With the foundation in place (external service, mailer plugin, authenticated domain, verified delivery), four directions are worth knowing about even if most sites never need them.

Logging. A site that wants to know whether a specific email actually left WordPress needs a log. WP Mail SMTP gates this behind Pro. FluentSMTP and Post SMTP include logging in their free tiers. Standalone options include Check & Log Email and Log Emails, both of which hook wp_mail() and record every send regardless of which mailer plugin (if any) is configured.

Queueing. Every wp_mail() call blocks the PHP process until the SMTP handshake completes. On a WooCommerce site with high order volume, that per-order latency adds up. WordPress email queues covers when async sending matters and the plugins that address it.

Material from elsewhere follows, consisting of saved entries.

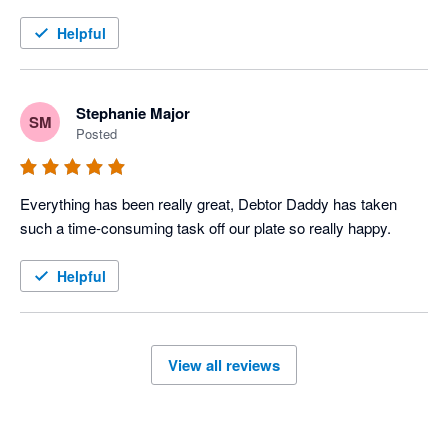
Helpful
Stephanie Major
SM
Posted
Everything has been really great, Debtor Daddy has taken 
such a time-consuming task off our plate so really happy.
Helpful
View all reviews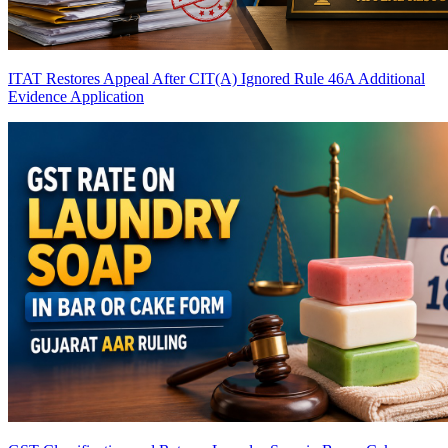
ITAT Restores Appeal After CIT(A) Ignored Rule 46A Additional
Evidence Application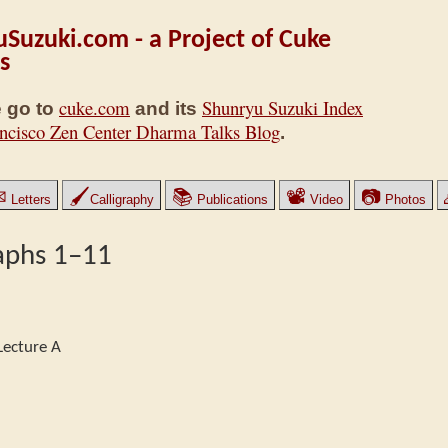
Suzuki.com - a Project of Cuke
s
cuke.com
Shunryu Suzuki Index
 go to
and its
ncisco Zen Center Dharma Talks Blog
.
✉
🖌
📚
📽
📷
Letters
Calligraphy
Publications
Video
Photos
aphs 1–11
Lecture A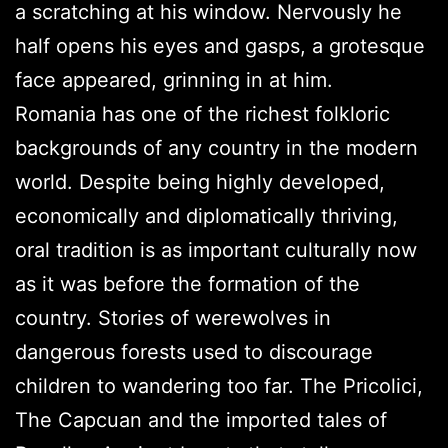
a scratching at his window. Nervously he
half opens his eyes and gasps, a grotesque
face appeared, grinning in at him.
Romania has one of the richest folkloric
backgrounds of any country in the modern
world. Despite being highly developed,
economically and diplomatically thriving,
oral tradition is as important culturally now
as it was before the formation of the
country. Stories of werewolves in
dangerous forests used to discourage
children to wandering too far. The Pricolici,
The Capcuan and the imported tales of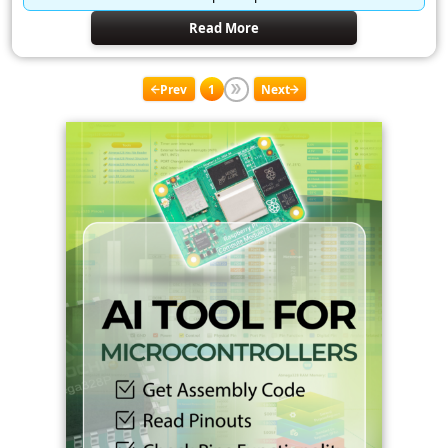
Read More
Prev
1
Next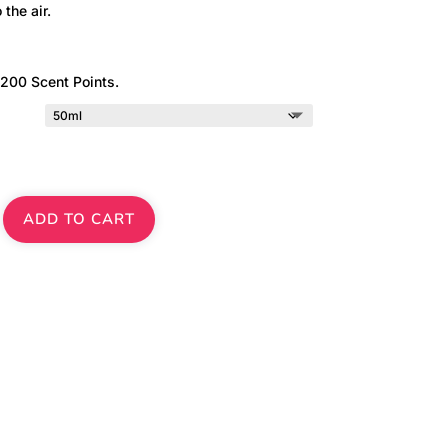
 the air.
 200 Scent Points.
ADD TO CART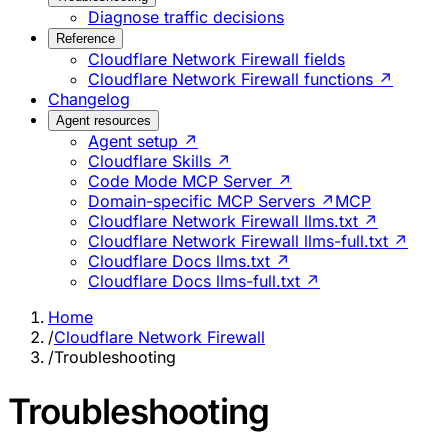
Diagnose traffic decisions
Reference
Cloudflare Network Firewall fields
Cloudflare Network Firewall functions ↗
Changelog
Agent resources
Agent setup ↗
Cloudflare Skills ↗
Code Mode MCP Server ↗
Domain-specific MCP Servers ↗
MCP
Cloudflare Network Firewall llms.txt ↗
Cloudflare Network Firewall llms-full.txt ↗
Cloudflare Docs llms.txt ↗
Cloudflare Docs llms-full.txt ↗
Home
/
Cloudflare Network Firewall
/
Troubleshooting
Troubleshooting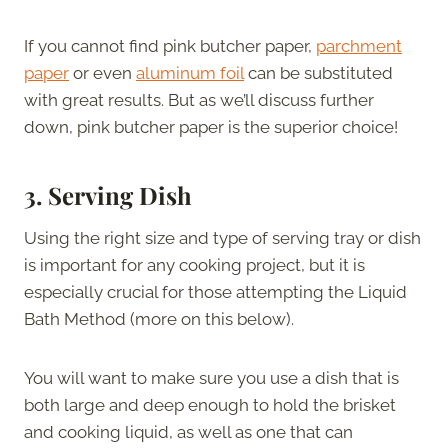
If you cannot find pink butcher paper,
parchment
paper
or even
aluminum foil
can be substituted
with great results. But as we’ll discuss further
down, pink butcher paper is the superior choice!
3. Serving Dish
Using the right size and type of serving tray or dish
is important for any cooking project, but it is
especially crucial for those attempting the Liquid
Bath Method (more on this below).
You will want to make sure you use a dish that is
both large and deep enough to hold the brisket
and cooking liquid, as well as one that can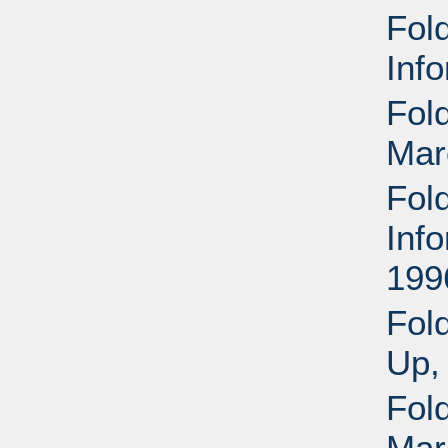
Fold
Inf
Fold
Mar
Fold
Inf
199
Fol
Up,
Fol
Mar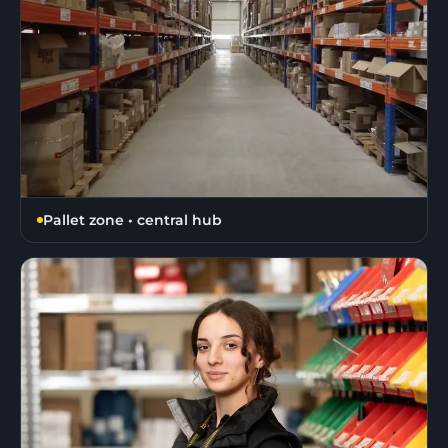
Pallet zone • central hub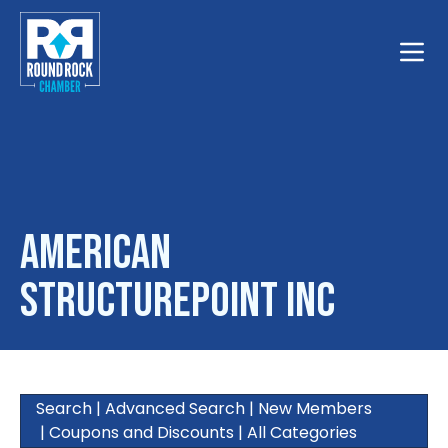
Toggle
American
Structurepoint Inc
Search
|
Advanced Search
|
New Members
|
Coupons and Discounts
|
All Categories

Webhooks. External relays expose delivery events (bounces, complaints, deliveries) via webhooks that can connect back into WordPress for logging, retry logic, or list hygiene. Email service webhooks and WordPress covers the integration patterns and the verification step that prevents spoofed webhook calls.

The full WordPress email surface. WordPress core sends transactional email from four locations; WooCommerce adds a larger set; every plugin in the ecosystem can add more. Every email WordPress sends (and how to control each one) catalogues the hooks and filters that override sender, subject, and body per email type. For the WooCommerce subset specifically, see WooCommerce transactional email.


Reference links

Provider details (free-tier allowances, port-blocking policies, sending limits) and the Microsoft 365 SMTP AUTH timeline verified June 2026.